◆ WORK TO COMPLETE:
Look through the entries below for the string "using", and copy each line where it is found.

◆ Document images with source code:
+ + + + + + +

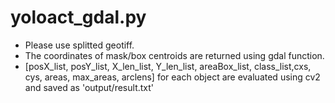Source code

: # yoloact_gdal.py
- Please use splitted geotiff.
- The coordinates of mask/box centroids are returned using gdal function. 
- [posX_list, posY_list, X_len_list, Y_len_list, areaBox_list, class_list,cxs, cys, areas, max_areas, arclens] for each object are evaluated using cv2 and saved as 'output/result.txt'
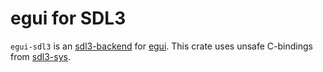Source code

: # egui for SDL3

`egui-sdl3` is an [sdl3-backend](https://wiki.libsdl.org/SDL3/FrontPage) for [egui](https://github.com/emilk/egui). This crate uses unsafe C-bindings from [sdl3-sys](https://codeberg.org/maia/sdl3-sys-rs).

+ + + + + + +

◆ RESPONSE:
- The coordinates of mask/box centroids are returned using gdal function. 
- [posX_list, posY_list, X_len_list, Y_len_list, areaBox_list, class_list,cxs, cys, areas, max_areas, arclens] for each object are evaluated using cv2 and saved as 'output/result.txt'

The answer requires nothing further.